## PROVIDED RECORDS
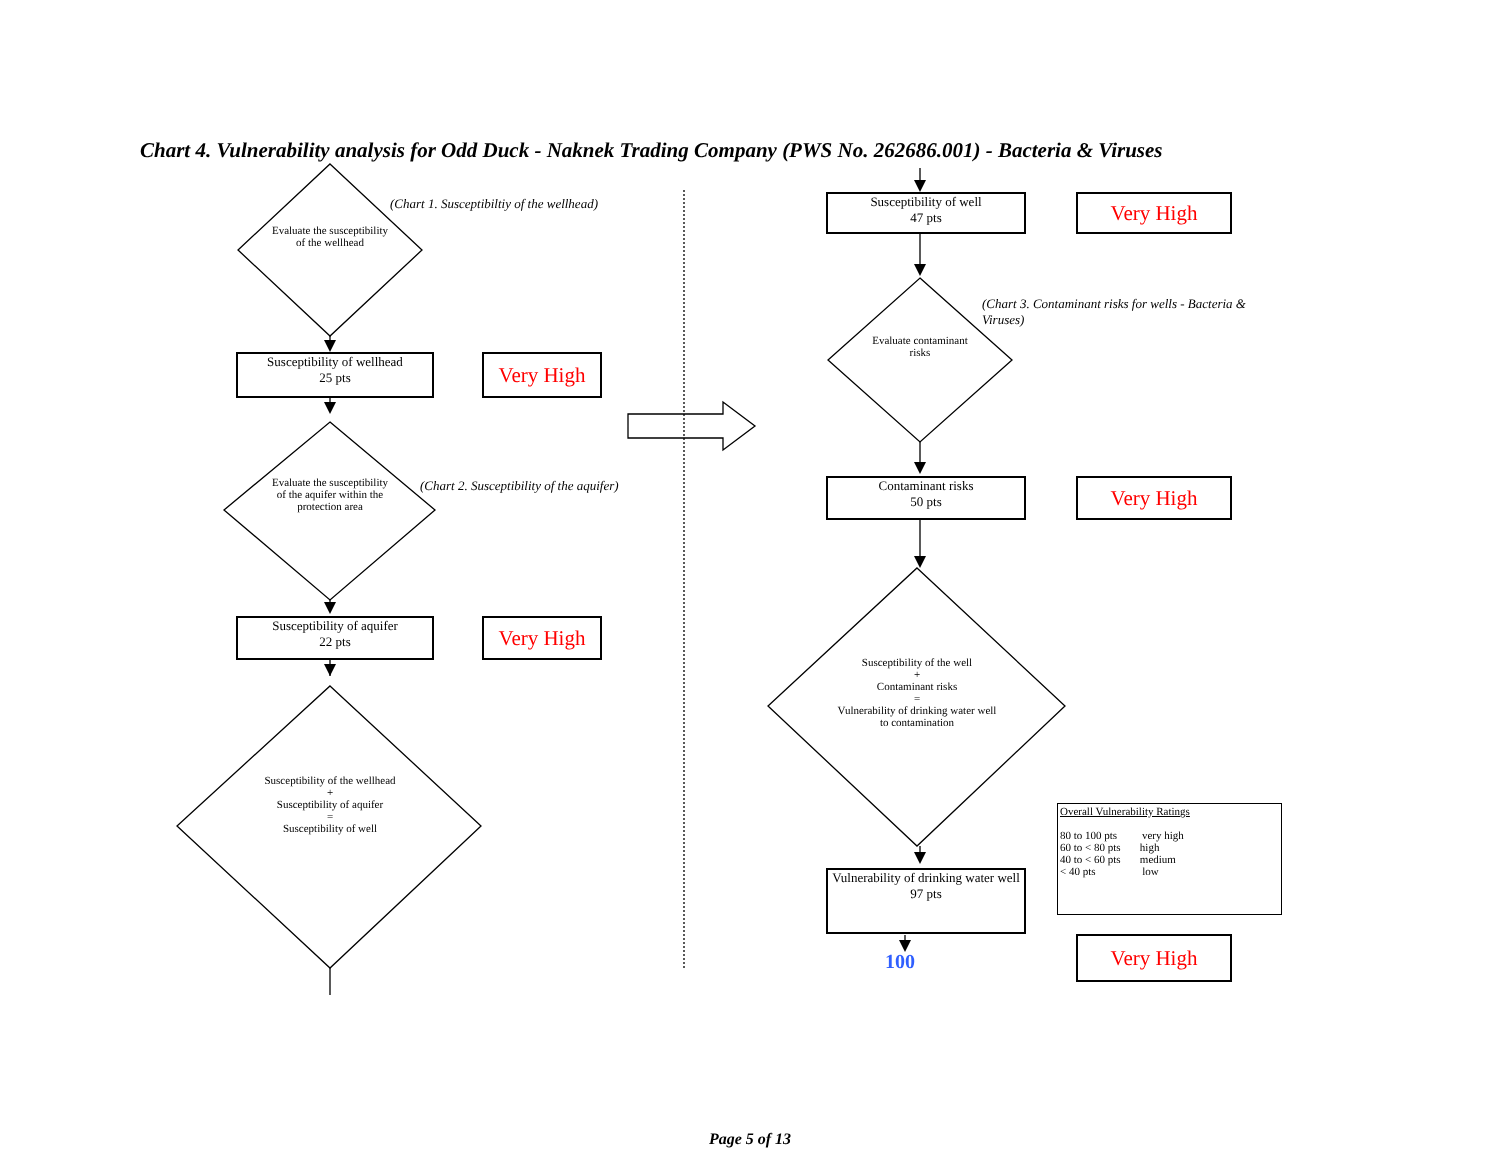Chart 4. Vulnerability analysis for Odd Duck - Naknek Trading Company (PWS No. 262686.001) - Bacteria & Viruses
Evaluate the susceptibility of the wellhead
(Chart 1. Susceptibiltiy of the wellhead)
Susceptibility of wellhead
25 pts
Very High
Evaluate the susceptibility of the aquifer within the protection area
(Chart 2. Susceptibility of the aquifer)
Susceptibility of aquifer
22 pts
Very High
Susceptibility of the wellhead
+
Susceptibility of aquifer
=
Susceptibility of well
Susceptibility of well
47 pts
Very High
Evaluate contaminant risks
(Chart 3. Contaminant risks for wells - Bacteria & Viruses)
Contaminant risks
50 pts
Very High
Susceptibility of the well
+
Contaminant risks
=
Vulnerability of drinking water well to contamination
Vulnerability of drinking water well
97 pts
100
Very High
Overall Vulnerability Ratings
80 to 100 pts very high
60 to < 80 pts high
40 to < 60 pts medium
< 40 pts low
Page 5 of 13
* * *
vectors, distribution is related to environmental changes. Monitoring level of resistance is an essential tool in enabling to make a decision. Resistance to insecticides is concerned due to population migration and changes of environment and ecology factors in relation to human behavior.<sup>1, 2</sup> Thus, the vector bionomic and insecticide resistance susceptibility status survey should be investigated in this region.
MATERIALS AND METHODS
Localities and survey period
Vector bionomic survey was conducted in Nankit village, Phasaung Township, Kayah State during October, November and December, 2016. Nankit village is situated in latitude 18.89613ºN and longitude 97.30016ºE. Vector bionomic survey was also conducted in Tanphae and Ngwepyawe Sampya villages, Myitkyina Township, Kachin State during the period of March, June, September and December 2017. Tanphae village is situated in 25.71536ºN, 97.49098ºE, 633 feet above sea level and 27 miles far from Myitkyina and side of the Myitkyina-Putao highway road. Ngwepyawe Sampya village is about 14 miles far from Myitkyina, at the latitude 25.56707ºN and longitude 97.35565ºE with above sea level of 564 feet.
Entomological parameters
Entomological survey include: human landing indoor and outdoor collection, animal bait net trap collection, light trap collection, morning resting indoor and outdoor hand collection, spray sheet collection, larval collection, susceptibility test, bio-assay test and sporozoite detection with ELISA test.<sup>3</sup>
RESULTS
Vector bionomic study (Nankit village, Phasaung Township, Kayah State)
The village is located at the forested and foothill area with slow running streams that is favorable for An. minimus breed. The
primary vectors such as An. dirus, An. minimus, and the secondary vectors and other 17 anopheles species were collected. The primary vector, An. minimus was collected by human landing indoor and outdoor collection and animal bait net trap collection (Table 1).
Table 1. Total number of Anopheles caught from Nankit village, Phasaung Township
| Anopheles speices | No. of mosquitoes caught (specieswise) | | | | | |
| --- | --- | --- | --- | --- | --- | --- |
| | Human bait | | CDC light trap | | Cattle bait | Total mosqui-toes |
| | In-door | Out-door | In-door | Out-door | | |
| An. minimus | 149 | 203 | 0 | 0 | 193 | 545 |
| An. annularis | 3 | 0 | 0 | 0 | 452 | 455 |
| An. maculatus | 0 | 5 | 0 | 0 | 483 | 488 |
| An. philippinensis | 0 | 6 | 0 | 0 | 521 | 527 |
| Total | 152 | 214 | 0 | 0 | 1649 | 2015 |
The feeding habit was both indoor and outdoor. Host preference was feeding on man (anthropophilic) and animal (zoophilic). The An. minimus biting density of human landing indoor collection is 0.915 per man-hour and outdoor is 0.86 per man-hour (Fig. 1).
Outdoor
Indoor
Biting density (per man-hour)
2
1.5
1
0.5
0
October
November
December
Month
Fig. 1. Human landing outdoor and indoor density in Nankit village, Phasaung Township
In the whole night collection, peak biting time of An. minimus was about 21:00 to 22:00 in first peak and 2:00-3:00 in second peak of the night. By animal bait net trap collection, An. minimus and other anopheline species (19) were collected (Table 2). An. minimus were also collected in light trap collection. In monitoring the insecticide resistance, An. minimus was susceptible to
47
==
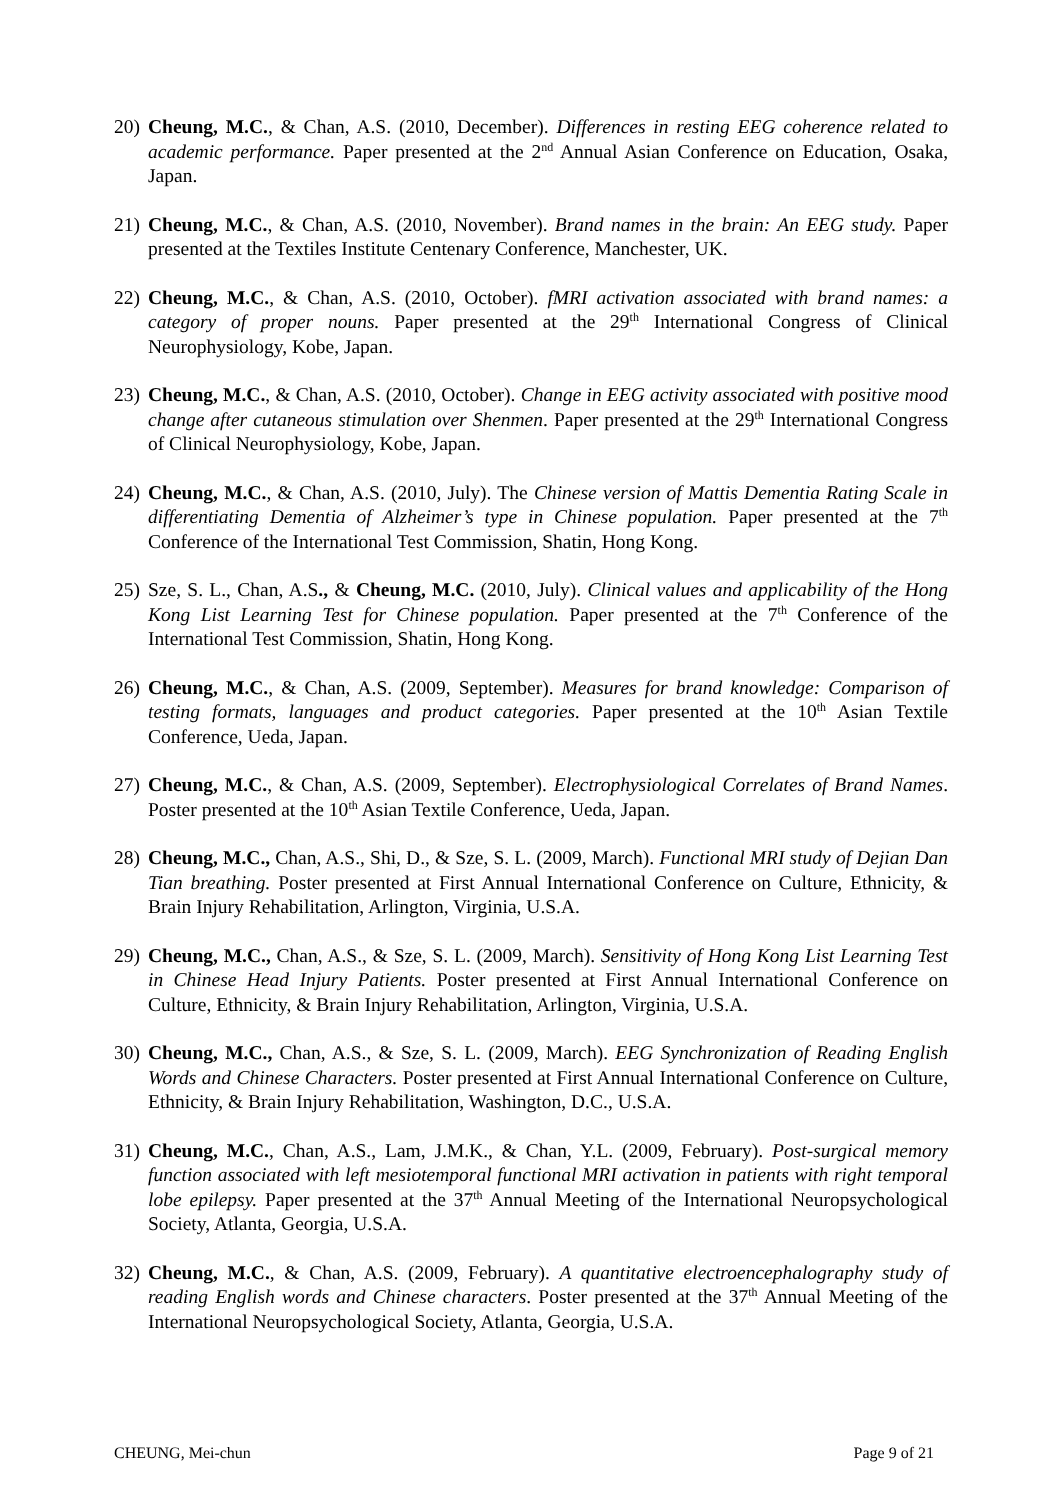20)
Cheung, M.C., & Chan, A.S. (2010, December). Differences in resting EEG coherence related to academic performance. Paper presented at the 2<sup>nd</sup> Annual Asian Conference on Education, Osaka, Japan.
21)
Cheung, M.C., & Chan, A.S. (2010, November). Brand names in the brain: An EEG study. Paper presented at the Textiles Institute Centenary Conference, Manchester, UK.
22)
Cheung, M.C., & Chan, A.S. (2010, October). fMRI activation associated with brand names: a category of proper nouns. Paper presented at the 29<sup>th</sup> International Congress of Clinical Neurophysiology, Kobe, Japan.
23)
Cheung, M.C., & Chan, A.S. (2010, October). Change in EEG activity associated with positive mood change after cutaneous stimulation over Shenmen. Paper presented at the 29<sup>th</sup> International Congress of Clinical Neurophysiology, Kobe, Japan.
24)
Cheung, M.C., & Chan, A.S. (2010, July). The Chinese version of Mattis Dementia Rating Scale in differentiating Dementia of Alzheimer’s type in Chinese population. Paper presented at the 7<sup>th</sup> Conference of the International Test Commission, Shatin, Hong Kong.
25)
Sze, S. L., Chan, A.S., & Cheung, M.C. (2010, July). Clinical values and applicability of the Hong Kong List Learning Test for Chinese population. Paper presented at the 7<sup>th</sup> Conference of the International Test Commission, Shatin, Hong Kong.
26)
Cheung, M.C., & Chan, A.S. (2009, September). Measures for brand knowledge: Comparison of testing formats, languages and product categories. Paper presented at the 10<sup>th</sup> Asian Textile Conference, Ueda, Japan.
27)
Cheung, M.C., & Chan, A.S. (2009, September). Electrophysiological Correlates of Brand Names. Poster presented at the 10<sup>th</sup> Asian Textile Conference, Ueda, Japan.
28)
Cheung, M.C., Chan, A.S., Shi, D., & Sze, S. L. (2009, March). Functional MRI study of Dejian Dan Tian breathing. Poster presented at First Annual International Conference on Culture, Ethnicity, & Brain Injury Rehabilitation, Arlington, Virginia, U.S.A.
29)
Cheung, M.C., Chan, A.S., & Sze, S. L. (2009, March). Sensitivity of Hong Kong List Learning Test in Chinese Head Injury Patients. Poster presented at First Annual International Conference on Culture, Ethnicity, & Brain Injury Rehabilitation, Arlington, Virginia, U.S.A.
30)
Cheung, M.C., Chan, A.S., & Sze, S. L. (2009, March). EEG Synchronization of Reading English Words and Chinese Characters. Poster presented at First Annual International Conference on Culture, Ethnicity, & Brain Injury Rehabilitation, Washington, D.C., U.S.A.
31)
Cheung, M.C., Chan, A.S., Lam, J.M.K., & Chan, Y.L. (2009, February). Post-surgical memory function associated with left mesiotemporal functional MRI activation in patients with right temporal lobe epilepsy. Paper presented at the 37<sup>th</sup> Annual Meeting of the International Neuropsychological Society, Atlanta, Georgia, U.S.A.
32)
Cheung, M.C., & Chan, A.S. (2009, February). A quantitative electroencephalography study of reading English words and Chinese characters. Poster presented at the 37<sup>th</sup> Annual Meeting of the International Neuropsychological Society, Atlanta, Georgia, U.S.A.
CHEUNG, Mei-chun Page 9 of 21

## WHAT IS BEING ASKED
Give the number of lines in the entries above that include the string "wellhead". Write nothing but that number.

## EXPECTED ANSWER
4